Além disso, o poder/dominação corrompe. Todos os governantes que se perpetuaram no tempo e que adquiriram grande poder enfrentaram cada vez mais problemas de corrupção e mau uso de sua autoridade – por parte deles mesmos e/ou de seus correligionários. Entre as lições mais importantes das ciências políticas modernas estão a necessidade de um equilíbrio de forças no Estado (os chamados três poderes) e a positividade da alternância de governo entre grupos diferentes.
A confiança no amor
Para os cristãos, o problema mais profundo dessa crença no poder é a perda da capacidade de amar. Em um trecho famoso, C.G. Jung considera que “onde o amor impera, não há desejo de poder; e onde o poder predomina há falta de amor”. A frase está no contexto da teoria psicanalítica, mas se tornou muito conhecida porque reflete uma grande verdade sobre o ser humano. Quem se sente oprimido, não se sente amado. Quem insiste em dominar, perde a capacidade de amar.

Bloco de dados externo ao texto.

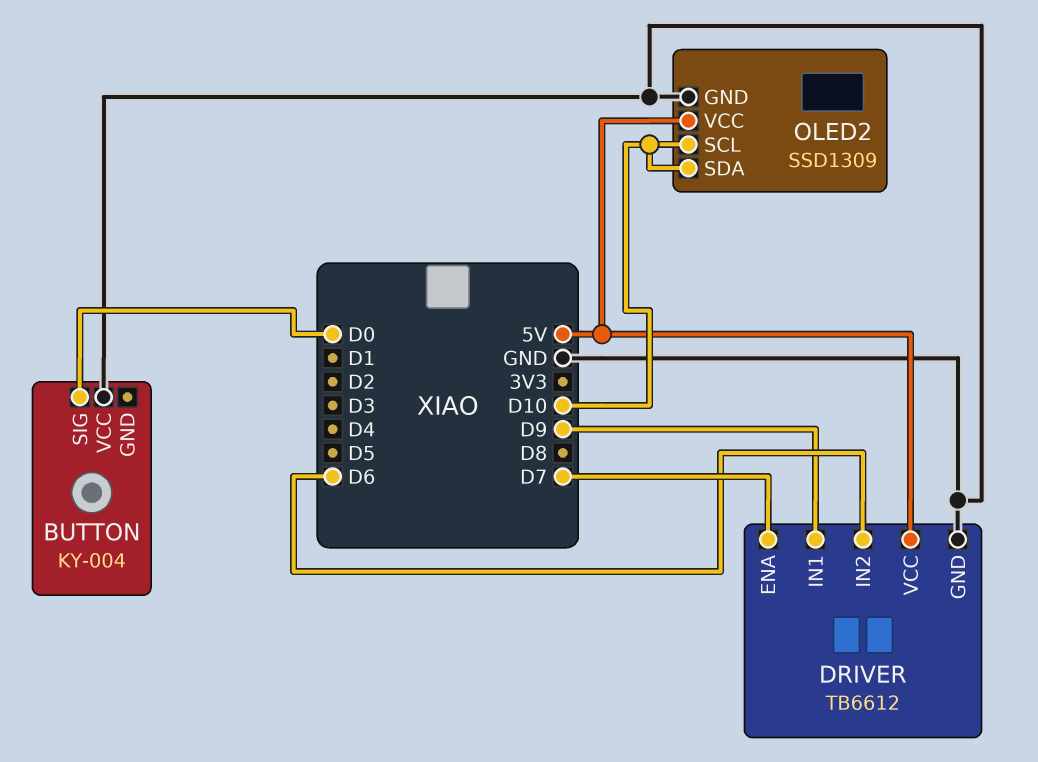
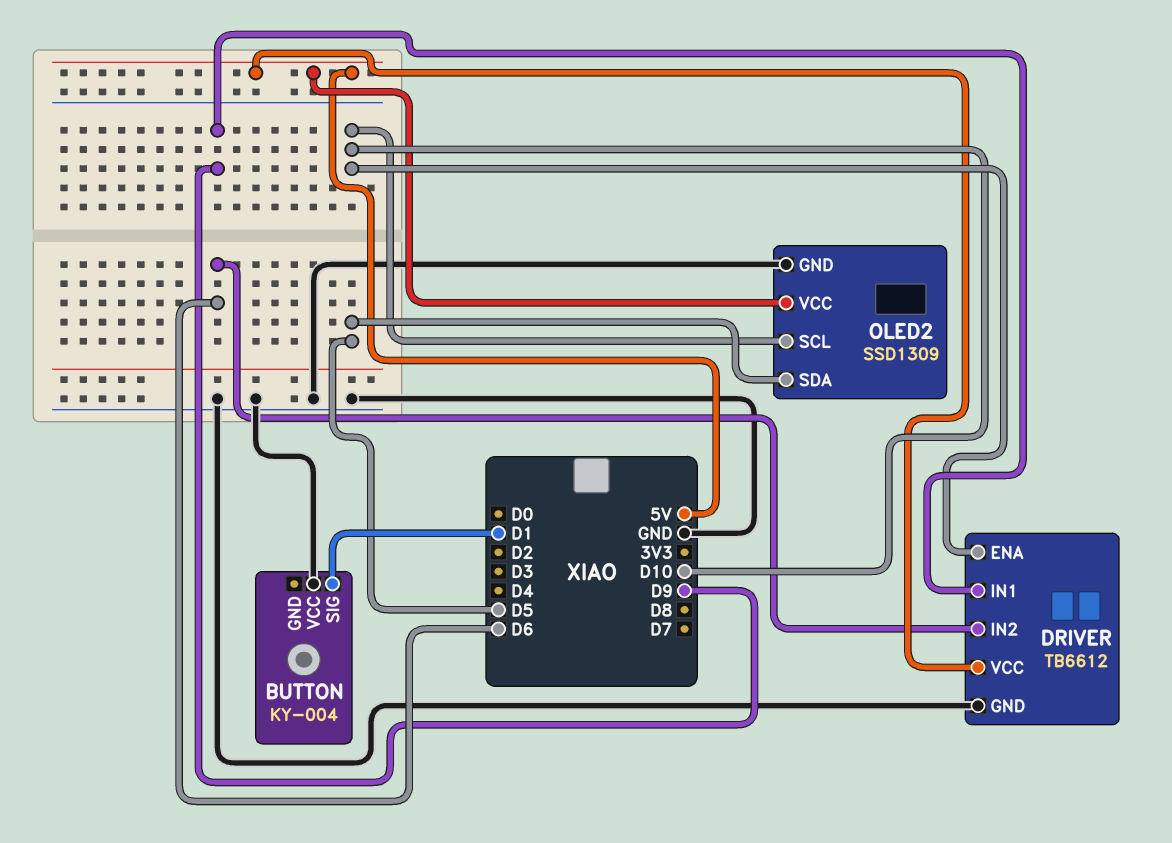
BUTTON pin SIG: D0 -> D1
DRIVER pin ENA: D7 -> D10
OLED2 pin SDA: D10 -> D5

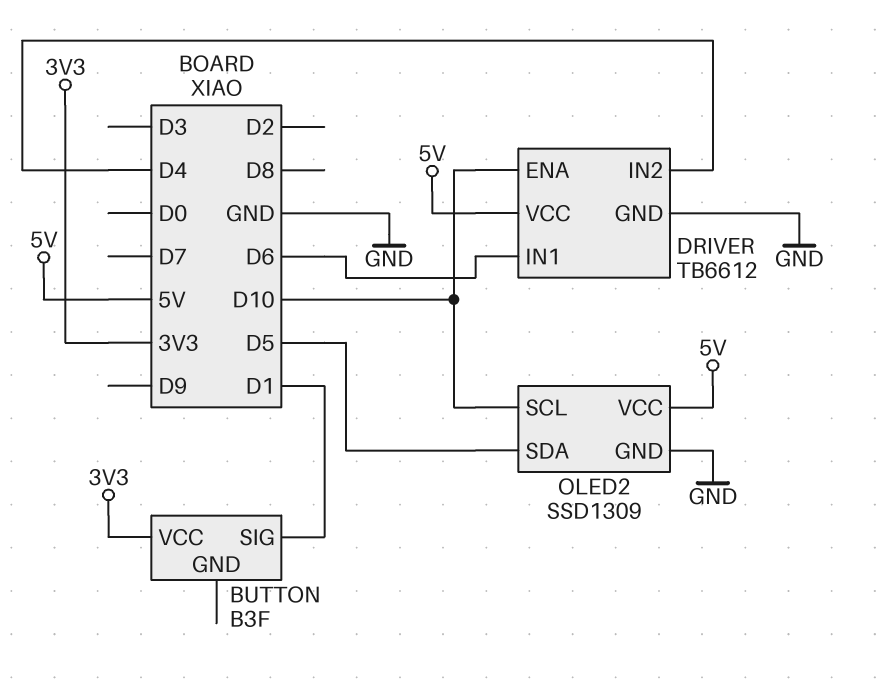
BUTTON: KY-004 -> B3F
BUTTON pin VCC: GND -> 3V3
DRIVER pin IN1: D9 -> D6
DRIVER pin IN2: D6 -> D4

Podemos observar como a confiança e a luta pelo poder nos últimos anos tornou nossa sociedade mais ressentida e raivosa, como nosso coração se endureceu muitas vezes, como muitas amizades ficaram mais difíceis. Muitas vezes, em nome da defesa de valores cristãos, nos afastamos do maior valor cristão, que é o amor gratuito para com o outro – a caridade.
Quem não se descobre amado por Deus não é capaz de ter uma verdadeira esperança. Precisa se apegar às ilusões da força ou do pensamento positivo. Quem confia no poder humano, na sua capacidade de dominação, não é capaz de perceber o amor de Deus se movendo nas entranhas da realidade. Ao cedermos à ilusão do poder, caímos numa espiral crescente de crença na dominação e descrença em Deus e seu amor.
Que 2023 se revele, para todos nós, para o Brasil e para o mundo, um tempo de crescimento no amor e de libertação da idolatria ao poder.